WHAT YOU ARE ASKED TO DO>
Could you reproduce the lines of the entries below word for word, starting at the line that contains "Web application demonstrating" and ending at the last line of the entries?
======
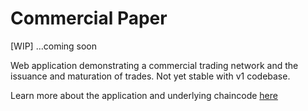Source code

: # Commercial Paper

[WIP]
...coming soon

Web application demonstrating a commercial trading network and the issuance and
maturation of trades.  Not yet stable with v1 codebase.

Learn more about the application and underlying chaincode [here](https://github.com/IBM-Blockchain/cp-web)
======
TASK ANSWER>
Web application demonstrating a commercial trading network and the issuance and
maturation of trades.  Not yet stable with v1 codebase.

Learn more about the application and underlying chaincode [here](https://github.com/IBM-Blockchain/cp-web)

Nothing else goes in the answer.